Le frasi da non dire
Sono tante, insomma, e a tutti i livelli le discriminazioni che una donna con disabilità subisce nella vita quotidiana. Comprese le frasi dette magari in buonafede. «Quando mi sento dire che una donna con disabilità è pur sempre una persona andiamo malissimo» ha raccontato Lisa Noja. Oppure “Io al tuo posto non ce la farei” e a me viene da rispondere: “Guarda, ce la faresti benissimo perché non è che si ha la possibilità di scegliere, non è una questione di coraggio”. E Chiara Bordi le ha fatto fa eco: «E quando mi dicono che sono fortissima? Questo è il riflesso del pregiudizio che chi ha una disabilità debba per forza avere avere una vita brutta e triste. Oppure, peggio ancora, quando mi dicono che loro al mio posto si sarebbero uccisi? Come se fosse preferibile essere morti piuttosto che vivere con una disabilità».
Le barriere sono anche culturali
Le barriere da abbattere non sono solo quelle architettoniche ma anche e soprattutto quelle culturali. E l’abilismo, cioè le discriminazioni nei confronti delle persone con disabilità, si vince anche partendo dal linguaggio. «Sicuramente può fare la differenza dire persona con disabilità, ponendo quindi al centro la persona e non la sua disabilità, piuttosto che diversamente abile o disabile» ha affermato Chiara Bordi. «Io non ho idea di chi abbia coniato il termine diversamente abile, ma è inascoltabile. Non diresti mai diversamente etero o diversamente magro!

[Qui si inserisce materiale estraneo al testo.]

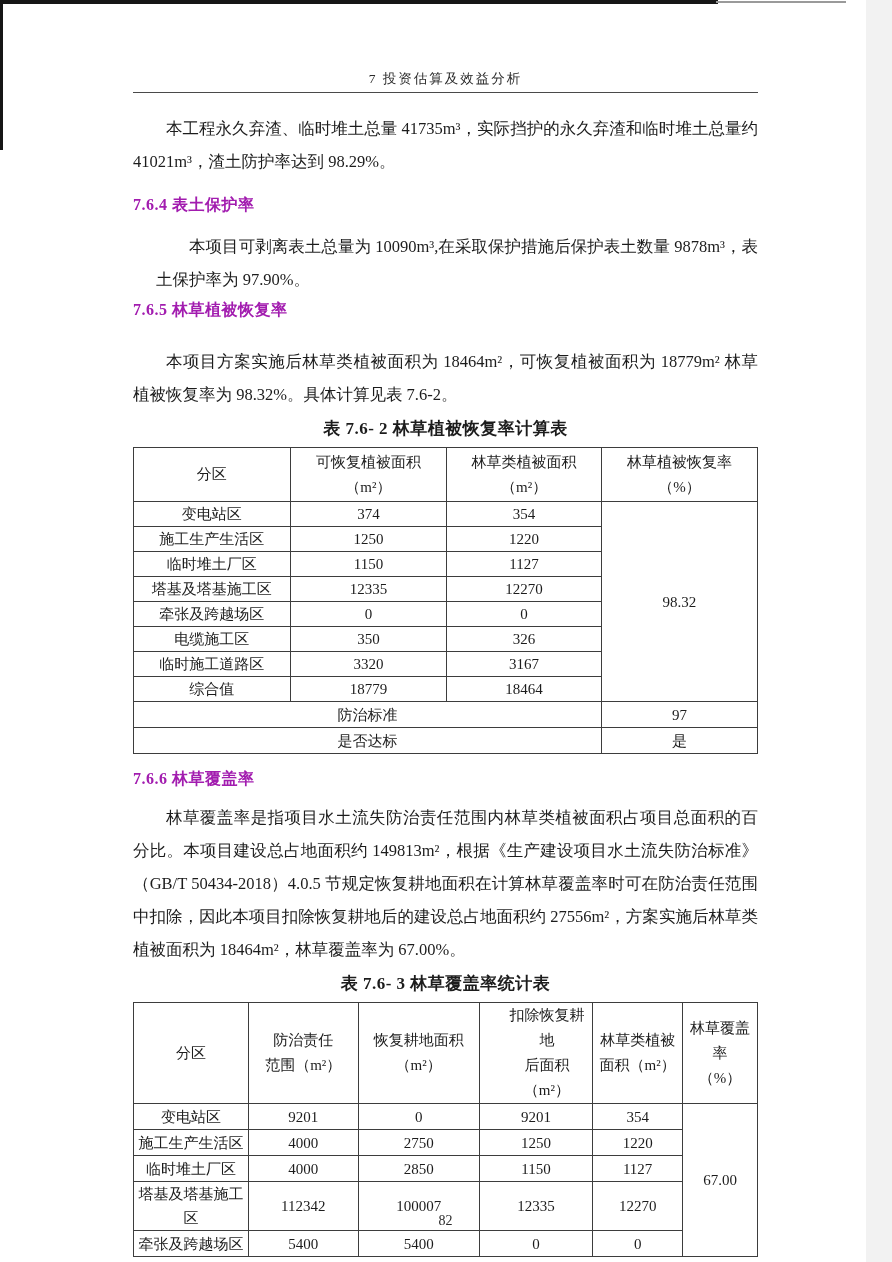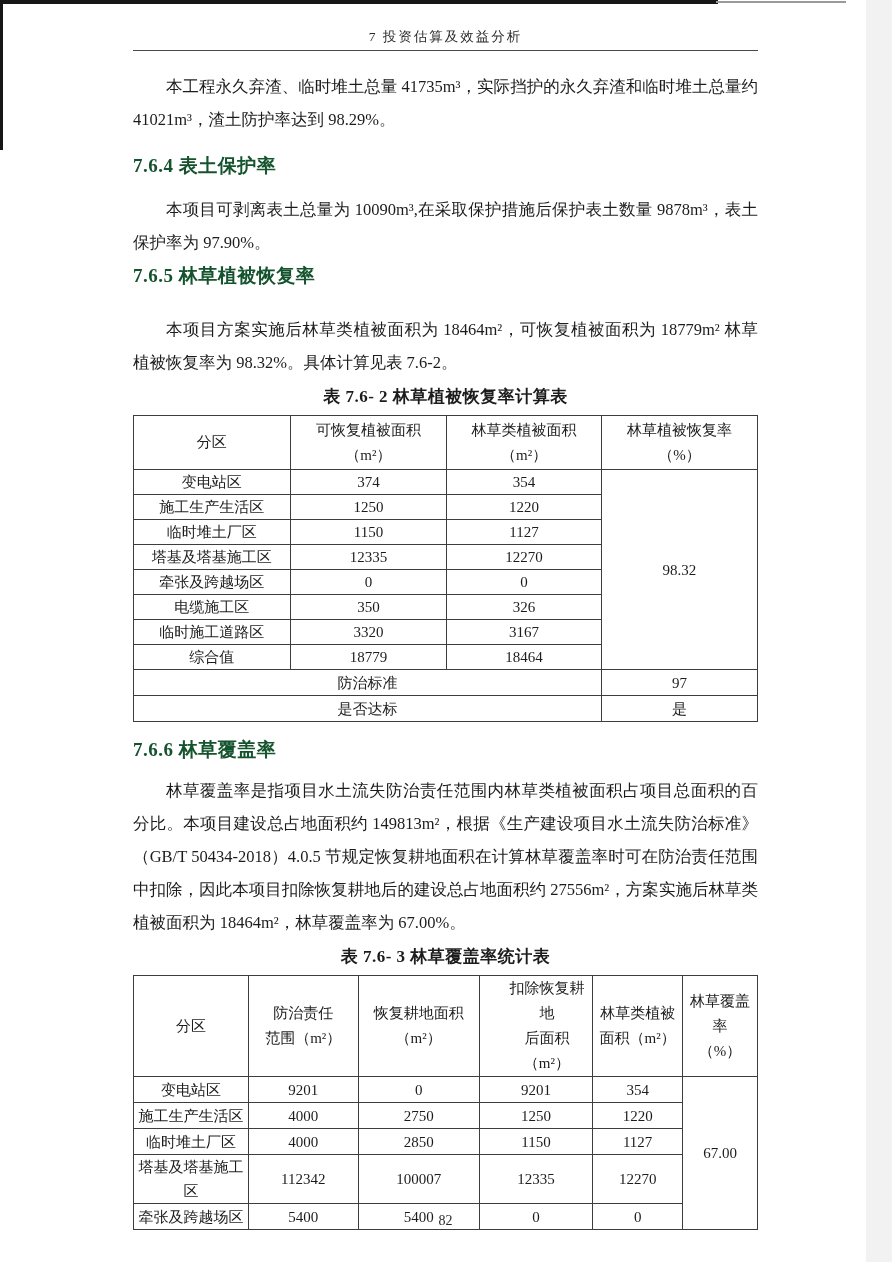"7 投资估算及效益分析" .doc-header { padding-top: 28px -> 70px }
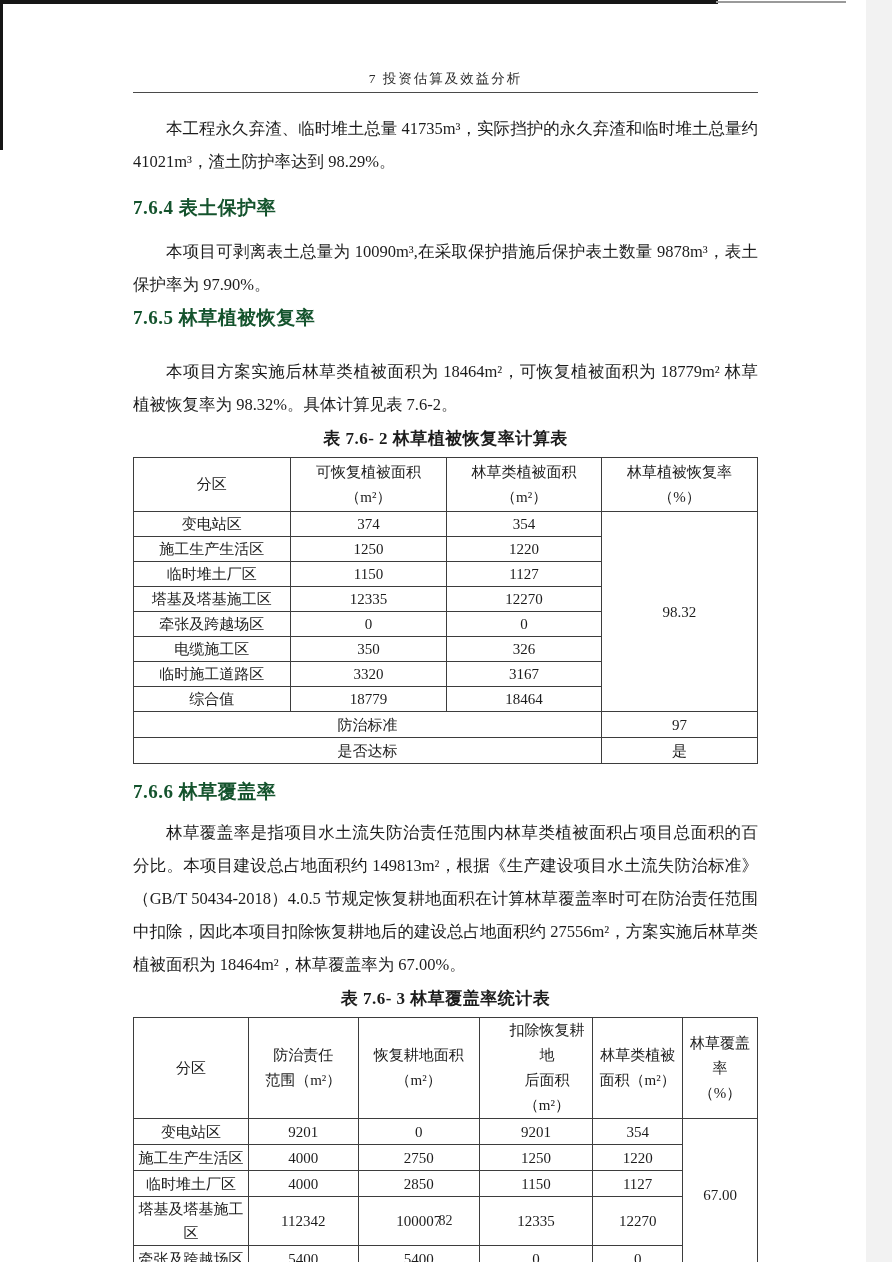"7.6.4 表土保护率" .sec-heading { color: #14532d -> #a21caf; font-size: 19px -> 16px }
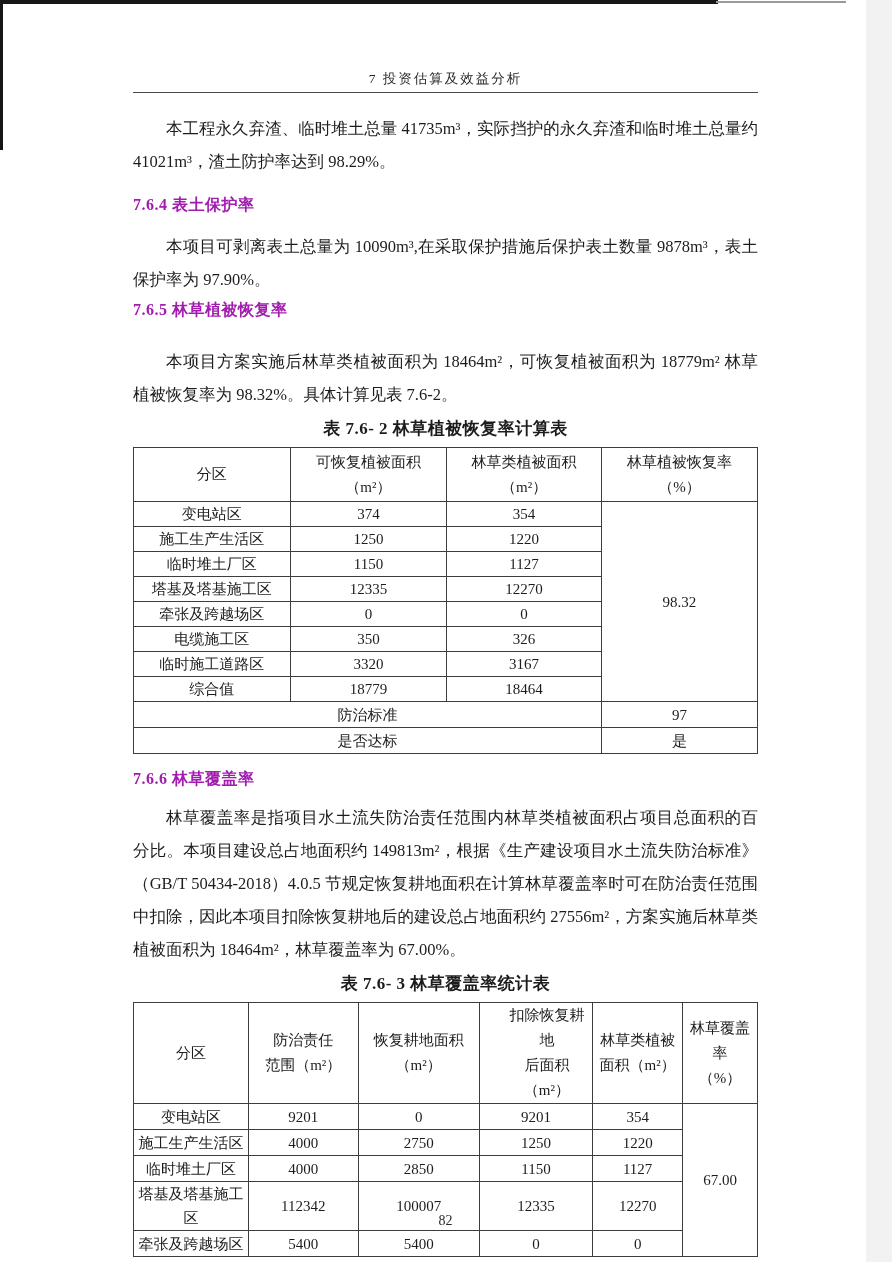"本项目可剥离表土总量为 10090m³,在采取保护措施后保护表土数量" .p-764 { margin-left: none -> 23px }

Può sembrare una forma di gentilezza ma non è assolutamente corretto perché presuppone che ci sia una norma, cioè un corpo abile, e ci siano dei corpi che si discostino da quella norma».
C’è ancora molto da fare per garantire pari diritti per tutti e per tutte. Ognuno di noi però, come abbiamo visto, può contribuire a un cambiamento culturale che porti a una società più inclusiva. E una società più inclusiva, che non lasci indietro nessuno, non è solo un fatto di civiltà ma è un vantaggio per tutti.